WHAT IS EXPECTED:
Please count the lines in the entries below that contain the string "values", and give only the number.

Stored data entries

· · ·

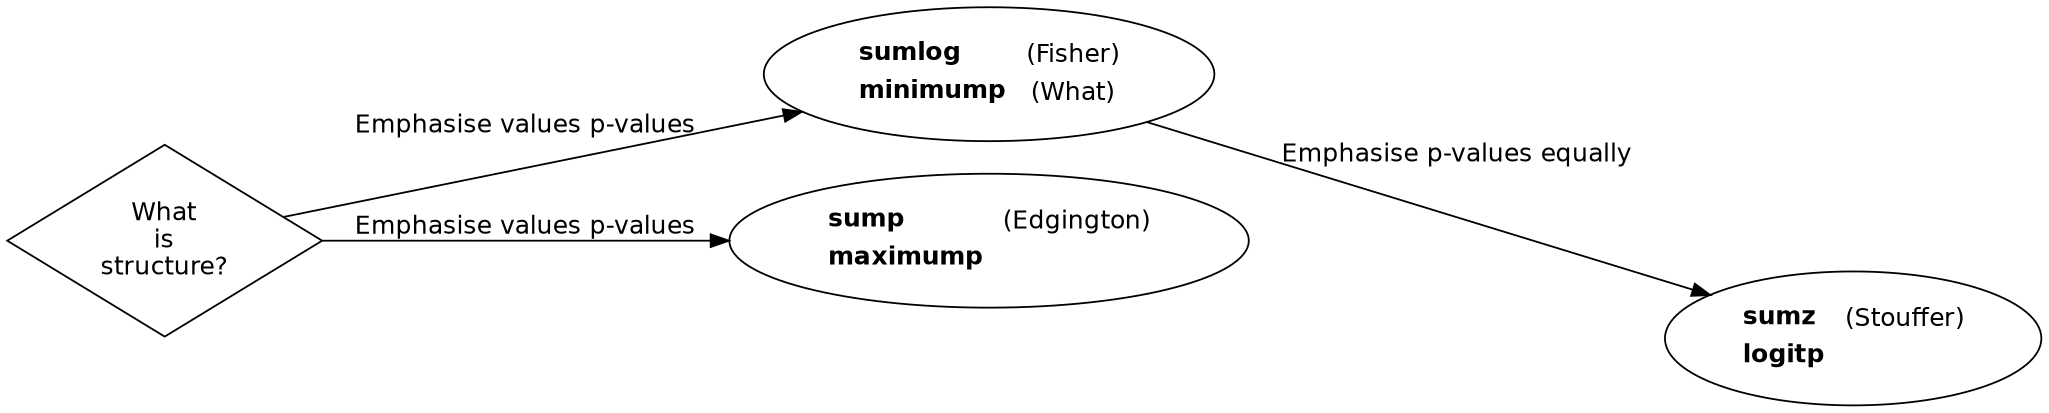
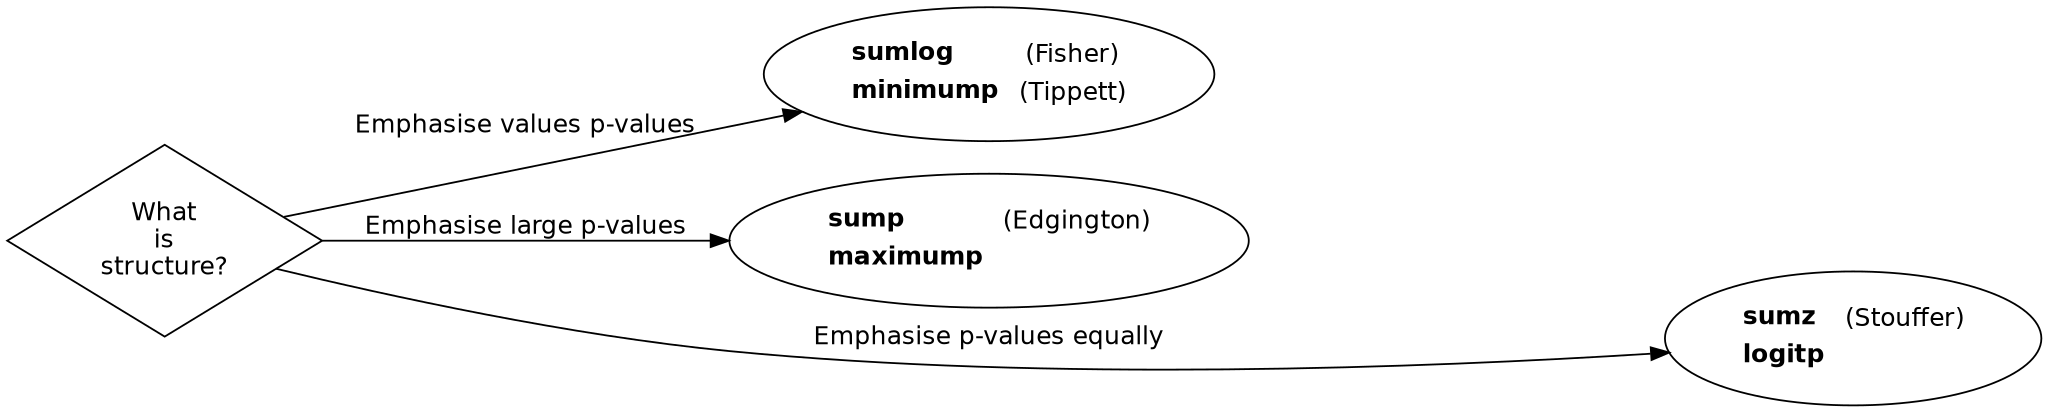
  digraph {
    fontname=Helvetica
    rankdir=LR
    node [fontname=Helvetica]
    edge [fontname=Helvetica]
    n1 [label="What\nis\nstructure?" shape=diamond]
-   n2 [label=<          <TABLE BORDER = "0">          <TR><TD ALIGN = "LEFT"><B>sumlog</B></TD><TD> (Fisher)</TD></TR>          <TR><TD><B>minimump</B></TD><TD> (What)</TD></TR>          </TABLE>      >]
+   n2 [label=<          <TABLE BORDER = "0">          <TR><TD ALIGN = "LEFT"><B>sumlog</B></TD><TD> (Fisher)</TD></TR>          <TR><TD><B>minimump</B></TD><TD> (Tippett)</TD></TR>          </TABLE>      >]
    n3 [label=<          <TABLE BORDER = "0">          <TR><TD ALIGN = "LEFT"><B>sump</B></TD><TD> (Edgington)</TD></TR>          <TR><TD><B>maximump</B></TD></TR>          </TABLE>      >]
    n4 [label=<          <TABLE BORDER = "0">          <TR><TD ALIGN = "LEFT"><B>sumz</B></TD><TD> (Stouffer)</TD></TR>          <TR><TD><B>logitp</B></TD></TR>          </TABLE>      >]
    n1 -> n2 [label="Emphasise values p-values"]
-   n1 -> n3 [label="Emphasise values p-values"]
-   n2 -> n4 [label="Emphasise p-values equally"]
+   n1 -> n3 [label="Emphasise large p-values"]
+   n1 -> n4 [label="Emphasise p-values equally"]
  }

· · ·

RESPONSE TO THE EXERCISE:
5